A map of donor and government-funded projects in Kenya. Demo: http://leekevin.github.io/ushahidimap/

##Set-up

Copy the project folder onto your server and set public access to the public/ folder.

You can use the following to download a copy:

git clone https://github.com/LeeKevin/ushahidimap.git

Run in terminal within the project root directory:

./build.sh

But, I want to build my own page with this map!

Alternatively, if you want to just use this specific Ushahidi map-building code within your own web app (for some crazy reason), you can simply require the file resources/assets/js/ushahidimap.js using Browserify or RequireJS.

The constructor for the map can be called using:

UshahidiMap.init(element, projects, counties)

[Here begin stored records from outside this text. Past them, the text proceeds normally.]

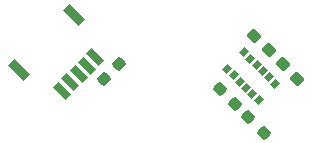
<source format=gbr>
%TF.GenerationSoftware,KiCad,Pcbnew,(7.0.0)*%
%TF.CreationDate,2023-03-07T16:38:13-05:00*%
%TF.ProjectId,laser-holder,6c617365-722d-4686-9f6c-6465722e6b69,A*%
%TF.SameCoordinates,Original*%
%TF.FileFunction,Paste,Top*%
%TF.FilePolarity,Positive*%
%FSLAX46Y46*%
G04 Gerber Fmt 4.6, Leading zero omitted, Abs format (unit mm)*
G04 Created by KiCad (PCBNEW (7.0.0)) date 2023-03-07 16:38:13*
%MOMM*%
%LPD*%
G01*
G04 APERTURE LIST*
G04 Aperture macros list*
%AMRoundRect*
0 Rectangle with rounded corners*
0 $1 Rounding radius*
0 $2 $3 $4 $5 $6 $7 $8 $9 X,Y pos of 4 corners*
0 Add a 4 corners polygon primitive as box body*
4,1,4,$2,$3,$4,$5,$6,$7,$8,$9,$2,$3,0*
0 Add four circle primitives for the rounded corners*
1,1,$1+$1,$2,$3*
1,1,$1+$1,$4,$5*
1,1,$1+$1,$6,$7*
1,1,$1+$1,$8,$9*
0 Add four rect primitives between the rounded corners*
20,1,$1+$1,$2,$3,$4,$5,0*
20,1,$1+$1,$4,$5,$6,$7,0*
20,1,$1+$1,$6,$7,$8,$9,0*
20,1,$1+$1,$8,$9,$2,$3,0*%
%AMRotRect*
0 Rectangle, with rotation*
0 The origin of the aperture is its center*
0 $1 length*
0 $2 width*
0 $3 Rotation angle, in degrees counterclockwise*
0 Add horizontal line*
21,1,$1,$2,0,0,$3*%
G04 Aperture macros list end*
%ADD10RotRect,0.600000X1.550000X225.000000*%
%ADD11RotRect,0.800000X1.800000X225.000000*%
%ADD12RoundRect,0.237500X-0.344715X0.008839X0.008839X-0.344715X0.344715X-0.008839X-0.008839X0.344715X0*%
%ADD13RoundRect,0.237500X0.008839X0.344715X-0.344715X-0.008839X-0.008839X-0.344715X0.344715X0.008839X0*%
%ADD14RoundRect,0.237500X0.380070X-0.044194X-0.044194X0.380070X-0.380070X0.044194X0.044194X-0.380070X0*%
%ADD15RotRect,0.600000X0.550000X45.000000*%
%ADD16RoundRect,0.237500X0.344715X-0.008839X-0.008839X0.344715X-0.344715X0.008839X0.008839X-0.344715X0*%
G04 APERTURE END LIST*
D10*
%TO.C,J1*%
X139107285Y-94720278D03*
X138400178Y-95427385D03*
X137693071Y-96134492D03*
X136985964Y-96841599D03*
X136278857Y-97548706D03*
D11*
X137321840Y-91096356D03*
X132654935Y-95763261D03*
%TD*%
D12*
%TO.C,R2*%
X150957196Y-98698617D03*
X149666726Y-97408147D03*
%TD*%
D13*
%TO.C,R3*%
X141111961Y-95254765D03*
X139821491Y-96545235D03*
%TD*%
D14*
%TO.C,C2*%
X154966726Y-95308147D03*
X156186486Y-96527907D03*
%TD*%
D15*
%TO.C,U1*%
X151707106Y-94292892D03*
X152237436Y-94823222D03*
X152767766Y-95353552D03*
X153298096Y-95883882D03*
X153828426Y-96414213D03*
X154358756Y-96944543D03*
X152944543Y-98358756D03*
X152414213Y-97828426D03*
X151883882Y-97298096D03*
X151353552Y-96767766D03*
X150823222Y-96237436D03*
X150292892Y-95707106D03*
%TD*%
D16*
%TO.C,R1*%
X152066726Y-99808147D03*
X153357196Y-101098617D03*
%TD*%
D14*
%TO.C,C1*%
X153786486Y-94127907D03*
X152566726Y-92908147D03*
%TD*%
M02*

</source>
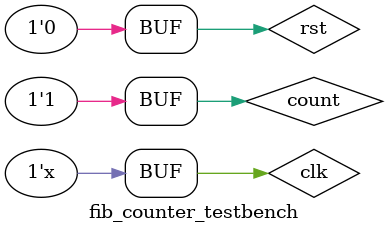
<source format=v>
`timescale 1ns / 1ps


module fib_counter_testbench();
wire [5:0] out;
reg count,clk,rst;

fib_counter fib1(.out(out),.count(count),.clk(clk),.rst(rst));

initial begin
    count = 1;
    rst = 1;
    #1 rst = 0;
end

initial begin
    clk = 0;
end
always begin
    #1 clk = ~clk;
end


endmodule

</source>
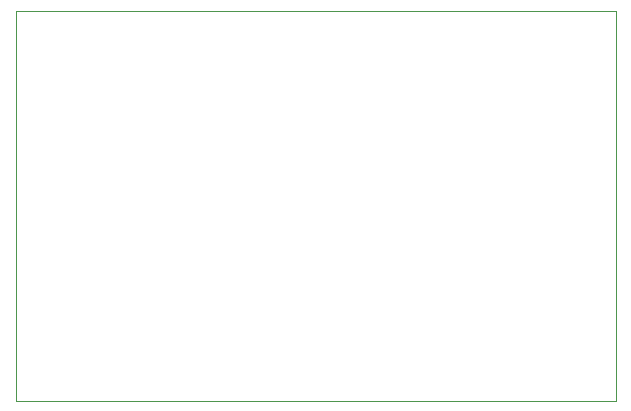
<source format=gbr>
%TF.GenerationSoftware,KiCad,Pcbnew,(6.0.10)*%
%TF.CreationDate,2023-02-23T16:00:17-08:00*%
%TF.ProjectId,lab4 Exercise 1,6c616234-2045-4786-9572-636973652031,rev?*%
%TF.SameCoordinates,Original*%
%TF.FileFunction,Profile,NP*%
%FSLAX46Y46*%
G04 Gerber Fmt 4.6, Leading zero omitted, Abs format (unit mm)*
G04 Created by KiCad (PCBNEW (6.0.10)) date 2023-02-23 16:00:17*
%MOMM*%
%LPD*%
G01*
G04 APERTURE LIST*
%TA.AperFunction,Profile*%
%ADD10C,0.100000*%
%TD*%
G04 APERTURE END LIST*
D10*
X119380000Y-73660000D02*
X170180000Y-73660000D01*
X170180000Y-73660000D02*
X170180000Y-106680000D01*
X170180000Y-106680000D02*
X119380000Y-106680000D01*
X119380000Y-106680000D02*
X119380000Y-73660000D01*
M02*

</source>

element is the jQuery element within which you'd like to create the map, projects is an Object created from the Open Kenya project data JSON, and counties is an Object created from the Kenya GeoJSON county boundaries data

You'll also need jQuery, Leaflet, and Leaflet.markercluster. Versions can be viewed in package.json.

##What this code does

The project JSON and county GeoJSON data are downloaded loaded in JS and are passed to the UshahidiMap namespace, along with the target jQuery element within which to render the Leaflet map. From there, an instance of UshahidiMap.Map is created for these parameters.

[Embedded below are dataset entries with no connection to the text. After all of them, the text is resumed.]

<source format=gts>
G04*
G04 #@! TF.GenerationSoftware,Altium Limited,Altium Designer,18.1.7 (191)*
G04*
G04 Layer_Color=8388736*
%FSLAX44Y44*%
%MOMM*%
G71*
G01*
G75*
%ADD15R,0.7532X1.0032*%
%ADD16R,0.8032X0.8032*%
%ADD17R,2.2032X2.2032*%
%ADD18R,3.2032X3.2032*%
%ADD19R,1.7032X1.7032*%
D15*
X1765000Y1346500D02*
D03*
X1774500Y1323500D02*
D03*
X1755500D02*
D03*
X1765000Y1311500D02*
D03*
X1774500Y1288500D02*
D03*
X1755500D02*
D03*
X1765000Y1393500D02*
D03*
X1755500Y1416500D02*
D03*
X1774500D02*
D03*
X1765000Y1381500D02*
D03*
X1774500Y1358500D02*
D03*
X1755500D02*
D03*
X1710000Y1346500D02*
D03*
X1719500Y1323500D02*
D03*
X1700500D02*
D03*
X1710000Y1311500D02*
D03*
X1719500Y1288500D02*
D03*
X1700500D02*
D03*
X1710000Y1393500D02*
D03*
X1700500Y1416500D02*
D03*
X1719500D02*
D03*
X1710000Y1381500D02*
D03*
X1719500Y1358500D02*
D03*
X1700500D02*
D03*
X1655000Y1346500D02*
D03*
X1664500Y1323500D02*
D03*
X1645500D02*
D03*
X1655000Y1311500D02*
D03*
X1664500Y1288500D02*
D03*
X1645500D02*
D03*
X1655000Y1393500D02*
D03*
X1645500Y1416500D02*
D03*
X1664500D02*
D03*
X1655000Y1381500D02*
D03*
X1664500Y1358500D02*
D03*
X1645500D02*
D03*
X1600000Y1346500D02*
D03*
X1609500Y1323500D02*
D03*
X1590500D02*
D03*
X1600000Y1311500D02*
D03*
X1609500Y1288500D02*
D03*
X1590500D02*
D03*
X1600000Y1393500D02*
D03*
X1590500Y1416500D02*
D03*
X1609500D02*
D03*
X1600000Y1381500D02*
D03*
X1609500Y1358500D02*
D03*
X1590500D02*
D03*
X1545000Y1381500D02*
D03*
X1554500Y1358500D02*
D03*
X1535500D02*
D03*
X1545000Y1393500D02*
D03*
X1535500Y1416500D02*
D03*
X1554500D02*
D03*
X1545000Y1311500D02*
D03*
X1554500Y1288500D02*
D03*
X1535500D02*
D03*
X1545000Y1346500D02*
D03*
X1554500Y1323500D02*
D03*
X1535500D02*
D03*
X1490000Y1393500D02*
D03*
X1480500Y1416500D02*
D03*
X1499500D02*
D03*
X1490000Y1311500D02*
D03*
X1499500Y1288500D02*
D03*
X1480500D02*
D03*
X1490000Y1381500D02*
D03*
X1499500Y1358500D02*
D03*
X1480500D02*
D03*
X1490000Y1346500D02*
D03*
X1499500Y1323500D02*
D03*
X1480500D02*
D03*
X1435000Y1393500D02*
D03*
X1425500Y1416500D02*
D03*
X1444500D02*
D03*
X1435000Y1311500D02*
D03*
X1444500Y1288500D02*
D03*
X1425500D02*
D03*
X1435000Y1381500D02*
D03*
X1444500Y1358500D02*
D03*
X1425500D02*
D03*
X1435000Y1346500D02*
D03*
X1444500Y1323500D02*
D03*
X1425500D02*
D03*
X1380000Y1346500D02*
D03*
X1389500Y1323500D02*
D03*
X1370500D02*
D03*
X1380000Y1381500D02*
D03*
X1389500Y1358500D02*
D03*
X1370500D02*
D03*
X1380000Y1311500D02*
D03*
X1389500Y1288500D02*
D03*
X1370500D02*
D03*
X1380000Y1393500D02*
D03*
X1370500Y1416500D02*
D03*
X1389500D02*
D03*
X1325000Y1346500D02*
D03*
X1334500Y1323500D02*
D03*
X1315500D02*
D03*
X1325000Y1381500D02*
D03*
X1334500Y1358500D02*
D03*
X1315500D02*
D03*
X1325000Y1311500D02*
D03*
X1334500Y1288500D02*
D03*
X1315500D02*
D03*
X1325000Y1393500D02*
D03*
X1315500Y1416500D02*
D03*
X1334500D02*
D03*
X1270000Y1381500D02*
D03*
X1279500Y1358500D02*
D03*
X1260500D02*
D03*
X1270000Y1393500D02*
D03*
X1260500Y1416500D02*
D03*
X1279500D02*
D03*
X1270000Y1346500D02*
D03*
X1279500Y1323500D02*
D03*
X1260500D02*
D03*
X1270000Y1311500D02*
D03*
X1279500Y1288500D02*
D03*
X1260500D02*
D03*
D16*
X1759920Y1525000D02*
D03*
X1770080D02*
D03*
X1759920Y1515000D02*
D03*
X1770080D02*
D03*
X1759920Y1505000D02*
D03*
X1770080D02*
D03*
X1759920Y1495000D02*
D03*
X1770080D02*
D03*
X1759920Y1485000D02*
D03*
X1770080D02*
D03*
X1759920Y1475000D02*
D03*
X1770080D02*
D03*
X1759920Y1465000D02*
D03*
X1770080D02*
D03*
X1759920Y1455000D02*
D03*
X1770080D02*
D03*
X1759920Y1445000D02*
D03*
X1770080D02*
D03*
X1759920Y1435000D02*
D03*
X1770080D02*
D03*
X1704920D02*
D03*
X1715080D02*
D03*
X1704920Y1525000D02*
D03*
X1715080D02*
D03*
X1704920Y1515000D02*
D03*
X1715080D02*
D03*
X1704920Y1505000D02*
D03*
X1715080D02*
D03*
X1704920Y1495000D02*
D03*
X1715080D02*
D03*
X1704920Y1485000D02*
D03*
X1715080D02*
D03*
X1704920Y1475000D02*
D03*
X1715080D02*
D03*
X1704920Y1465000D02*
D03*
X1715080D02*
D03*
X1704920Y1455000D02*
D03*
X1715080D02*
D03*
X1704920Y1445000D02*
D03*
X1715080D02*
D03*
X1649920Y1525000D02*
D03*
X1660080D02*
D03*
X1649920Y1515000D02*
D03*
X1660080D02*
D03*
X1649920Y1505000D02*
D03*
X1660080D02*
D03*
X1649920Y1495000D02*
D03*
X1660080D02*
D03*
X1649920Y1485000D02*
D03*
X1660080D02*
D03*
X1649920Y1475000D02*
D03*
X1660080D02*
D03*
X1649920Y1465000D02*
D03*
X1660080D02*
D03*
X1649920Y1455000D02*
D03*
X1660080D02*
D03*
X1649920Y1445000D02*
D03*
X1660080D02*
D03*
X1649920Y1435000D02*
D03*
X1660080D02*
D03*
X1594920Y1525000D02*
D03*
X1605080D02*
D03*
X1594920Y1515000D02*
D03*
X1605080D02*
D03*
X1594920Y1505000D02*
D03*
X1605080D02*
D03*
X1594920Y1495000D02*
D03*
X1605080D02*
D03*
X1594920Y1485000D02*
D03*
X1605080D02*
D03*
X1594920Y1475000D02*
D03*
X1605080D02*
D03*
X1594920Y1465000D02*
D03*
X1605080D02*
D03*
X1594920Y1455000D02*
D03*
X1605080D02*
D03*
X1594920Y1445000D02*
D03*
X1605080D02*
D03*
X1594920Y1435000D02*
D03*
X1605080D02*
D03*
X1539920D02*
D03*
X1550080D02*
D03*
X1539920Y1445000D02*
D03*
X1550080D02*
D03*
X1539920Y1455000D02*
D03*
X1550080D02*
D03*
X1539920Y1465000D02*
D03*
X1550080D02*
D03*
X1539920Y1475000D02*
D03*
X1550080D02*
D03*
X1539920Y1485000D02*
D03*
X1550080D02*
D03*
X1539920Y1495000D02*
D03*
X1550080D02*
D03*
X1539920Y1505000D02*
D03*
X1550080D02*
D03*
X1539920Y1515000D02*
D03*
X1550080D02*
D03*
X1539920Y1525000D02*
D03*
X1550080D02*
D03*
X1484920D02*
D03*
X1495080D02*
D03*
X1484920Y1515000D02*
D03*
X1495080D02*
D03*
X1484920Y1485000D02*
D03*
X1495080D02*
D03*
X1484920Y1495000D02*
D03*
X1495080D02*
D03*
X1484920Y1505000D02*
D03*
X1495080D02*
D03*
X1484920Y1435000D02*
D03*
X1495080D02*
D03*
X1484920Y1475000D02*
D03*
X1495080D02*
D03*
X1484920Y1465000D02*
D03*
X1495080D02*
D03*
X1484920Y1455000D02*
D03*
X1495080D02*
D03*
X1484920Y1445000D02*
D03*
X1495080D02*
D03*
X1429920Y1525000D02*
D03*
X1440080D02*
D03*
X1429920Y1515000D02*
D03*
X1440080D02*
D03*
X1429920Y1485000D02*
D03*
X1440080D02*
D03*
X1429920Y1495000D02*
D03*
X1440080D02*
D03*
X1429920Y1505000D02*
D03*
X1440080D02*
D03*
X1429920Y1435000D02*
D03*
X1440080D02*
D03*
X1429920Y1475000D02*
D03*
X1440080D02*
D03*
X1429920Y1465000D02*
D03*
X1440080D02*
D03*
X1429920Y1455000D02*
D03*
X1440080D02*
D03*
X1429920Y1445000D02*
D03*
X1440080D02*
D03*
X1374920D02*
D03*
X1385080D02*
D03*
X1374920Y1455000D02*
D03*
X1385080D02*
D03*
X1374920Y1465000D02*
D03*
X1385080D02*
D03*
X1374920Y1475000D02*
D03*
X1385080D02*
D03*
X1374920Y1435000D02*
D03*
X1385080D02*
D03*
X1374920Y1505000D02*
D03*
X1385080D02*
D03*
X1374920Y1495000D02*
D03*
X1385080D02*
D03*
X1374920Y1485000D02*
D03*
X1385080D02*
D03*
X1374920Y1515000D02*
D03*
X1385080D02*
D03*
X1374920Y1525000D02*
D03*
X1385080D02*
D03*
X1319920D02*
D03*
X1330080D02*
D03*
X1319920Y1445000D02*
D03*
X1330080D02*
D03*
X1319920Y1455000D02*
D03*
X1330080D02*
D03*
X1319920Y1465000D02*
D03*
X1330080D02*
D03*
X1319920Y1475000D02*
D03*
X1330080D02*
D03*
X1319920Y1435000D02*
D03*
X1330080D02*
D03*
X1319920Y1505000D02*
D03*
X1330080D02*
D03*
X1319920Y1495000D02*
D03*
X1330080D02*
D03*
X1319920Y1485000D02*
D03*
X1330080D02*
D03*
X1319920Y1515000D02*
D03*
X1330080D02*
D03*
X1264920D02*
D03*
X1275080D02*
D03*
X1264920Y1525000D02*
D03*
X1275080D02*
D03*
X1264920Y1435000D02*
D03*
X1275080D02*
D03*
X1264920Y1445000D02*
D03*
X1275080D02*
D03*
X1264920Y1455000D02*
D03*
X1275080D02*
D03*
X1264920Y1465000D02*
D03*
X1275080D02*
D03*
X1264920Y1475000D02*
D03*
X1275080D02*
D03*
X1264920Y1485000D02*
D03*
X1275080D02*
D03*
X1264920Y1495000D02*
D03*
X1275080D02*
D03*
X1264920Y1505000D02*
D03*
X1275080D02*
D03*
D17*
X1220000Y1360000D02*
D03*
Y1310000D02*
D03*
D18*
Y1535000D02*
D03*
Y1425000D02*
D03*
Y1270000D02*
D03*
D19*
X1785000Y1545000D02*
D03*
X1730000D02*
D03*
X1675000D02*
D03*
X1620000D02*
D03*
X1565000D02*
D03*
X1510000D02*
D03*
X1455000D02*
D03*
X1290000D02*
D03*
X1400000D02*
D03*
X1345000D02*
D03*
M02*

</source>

First, we search for and save the array locations of the desired column headers (like location, project title, etc.). As we loop through the each project's data, we merge the column header field names with the project values into an associative array (i.e. just another object in JS). Now we have an array of project objects, with each of its values nicely labeled for easy future access.

Example:

[
    {
        'location2_secondary': {
            "human_address": null,
            "latitude": "-1.12603004099",
            "longitude": "35.82922720520",
            "machine_address": null,
            "needs_recoding": false
        },
        'project_title': 'Some title',
        'project_description': 'Description',
        'project_objectives': 'These are the objectives.',
        'county': 'MSAMBWENI'
    }
    ...
]

Now that's sorted, we move along and create the map markers. A marker cluster group is created (via our markercluster plugin). We loop through our parsed project data to create individual markers at the project coordinates and bind a popup containing other project data. We skip any projects that don't have complete coordinates.

Hey! Why are you looping through all the projects a second time? Isn't that inefficient?

Maybe. But it makes it a lot easier to code, read, and manage. Given the number of projects that we have, the difference in performance is nearly negligible.

Next, we want to process the counties data object to create a new layer for the choropleth. We loop through the project again to count the number of projects belonging to each unique county. With this, we can shade in each county with a different color that corresponds to its project density. For good measure, we include a legend and an info box that will display the county name and information when the mouse hovers over a given county.

That's pretty much it.

My approach

Because the project JSON data was formatted unintuitively, my first priority was to create a method to parse it into an intuitive object. With the goal to create working code for each step of the challenge, the parseJsonForProjects method was structured so I could easily add columns to retrieve. For example, I added the County and Project Total columns in the later steps.

I used a pseudo-classical pattern for UshahidiMap.Map because it's easy to manage and looks clean. I'm able to easily define private and public methods/variables for the "class" and easily build upon the code.

Misc

I heavily relied upon the Leaflet documentation. My first time using the library (or any for map data). It's really well done!

I spent a little over 6 hours on this project from start to finish.